Well, here we are in the first weeks of Fall and my summer hiatus is at an end. Taking the time away from the blog was beneficial, I concentrated on what’s most important in life; my family and friends. I enjoyed junking, cook outs, parties, root beer floats, sunsets, a few sunrises (not on purpose! Sunrise comes waay too early for this woman), and the pool. A wedding, graduations, and visiting my oldest friend in Indiana. I saw my favorite vocal band in concert, and buried my son’s ashes with his grandparents.
My middle Granddaughter graduated high school, then she and her bestie came to visit for a few weeks. I was once again, cook, taxi and purveyor of wisdom. Lots of wisdom. My youngest son and DiL came for a quick visit and Mr B and I went to Fort Myers Beach to help a good friend get settled in her new digs. Looking back, it was a good summer, filled with joy, some sadness and the appreciation of family…. made even better by the fact that I won’t have to cook again til next summer. Microwaving counts as cooking, right? I mean, it does involve making food hot…sooo, let’s just go with that.
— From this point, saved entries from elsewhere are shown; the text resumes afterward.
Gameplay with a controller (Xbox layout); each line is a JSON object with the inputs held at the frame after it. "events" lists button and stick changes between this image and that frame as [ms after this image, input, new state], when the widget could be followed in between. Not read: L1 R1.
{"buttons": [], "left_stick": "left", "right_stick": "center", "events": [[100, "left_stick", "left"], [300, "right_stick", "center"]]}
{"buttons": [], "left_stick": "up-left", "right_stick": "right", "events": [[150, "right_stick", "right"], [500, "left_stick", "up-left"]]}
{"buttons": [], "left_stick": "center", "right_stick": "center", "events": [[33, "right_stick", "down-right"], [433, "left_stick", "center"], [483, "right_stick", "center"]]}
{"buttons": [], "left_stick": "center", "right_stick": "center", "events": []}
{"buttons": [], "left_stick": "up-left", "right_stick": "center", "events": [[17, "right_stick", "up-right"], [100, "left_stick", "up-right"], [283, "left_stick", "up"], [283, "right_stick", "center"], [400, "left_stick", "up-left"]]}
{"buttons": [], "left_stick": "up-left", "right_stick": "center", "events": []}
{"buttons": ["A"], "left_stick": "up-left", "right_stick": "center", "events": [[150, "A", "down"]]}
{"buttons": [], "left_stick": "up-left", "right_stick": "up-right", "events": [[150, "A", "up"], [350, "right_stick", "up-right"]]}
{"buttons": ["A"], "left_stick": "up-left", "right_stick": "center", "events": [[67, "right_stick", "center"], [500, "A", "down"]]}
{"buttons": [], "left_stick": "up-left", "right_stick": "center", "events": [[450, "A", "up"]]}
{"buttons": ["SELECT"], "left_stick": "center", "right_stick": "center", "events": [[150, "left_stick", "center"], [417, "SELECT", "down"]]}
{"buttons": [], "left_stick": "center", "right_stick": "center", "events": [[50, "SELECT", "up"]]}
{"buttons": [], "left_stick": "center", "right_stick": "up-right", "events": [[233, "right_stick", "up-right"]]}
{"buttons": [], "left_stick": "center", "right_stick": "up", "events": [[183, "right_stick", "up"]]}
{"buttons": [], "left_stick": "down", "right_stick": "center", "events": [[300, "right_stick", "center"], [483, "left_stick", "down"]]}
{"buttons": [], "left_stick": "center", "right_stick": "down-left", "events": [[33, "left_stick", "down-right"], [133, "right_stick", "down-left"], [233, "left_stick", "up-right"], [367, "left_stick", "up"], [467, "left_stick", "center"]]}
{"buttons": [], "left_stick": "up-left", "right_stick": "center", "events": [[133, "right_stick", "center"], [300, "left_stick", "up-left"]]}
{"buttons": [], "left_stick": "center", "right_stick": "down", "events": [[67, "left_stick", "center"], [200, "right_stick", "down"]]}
The do-over parts came in between, and after. I stripped pieces of previously painted furniture and left them natural. I know!!! What happened to my “paint everything white” mantra?? More on that later…. In the next few posts, I’ll show you what we’ve been up to. I apologize in advance for the really crappy photos. I’m off my game.
Among the do-overs was reading several books that I’d read before but didn’t remember! It started unknowingly with Lisa Gardner. As usual, I went to Goodwill to load up on books, found some by some of my favorite authors, and browsed through the pages quickly to see if I remembered any of the characters. I didn’t, so came home with a large bag loaded with enough books to get me through the summer.
Lisa Unger, Harlan Coben, Julie Garwood, Jodi Picoult, Patricia Cornwall, to name a few. I realized a few pages in the first one by Lisa Gardner that the story line and characters were familiar, but I didn’t really remember all that much….. a key phrase here or there, a vague memory, and a feeling of I should know this…. A couple of books later, I started wondering what the heck was going on, I looked to see the dates of publication and realized they were published at, or around the time of my brain surgery and/or the death of my son. Both times were painful and stressful and filled with emotion. During the recuperation from surgery my brain wasn’t storing information….. I have very hazy memories of things we did or places we went or even conversations. ( To Mr B those are hallelujah moments because I don’t remember projects we discussed.) Any memory of books I read or movies watched during that year of recovery slipped away.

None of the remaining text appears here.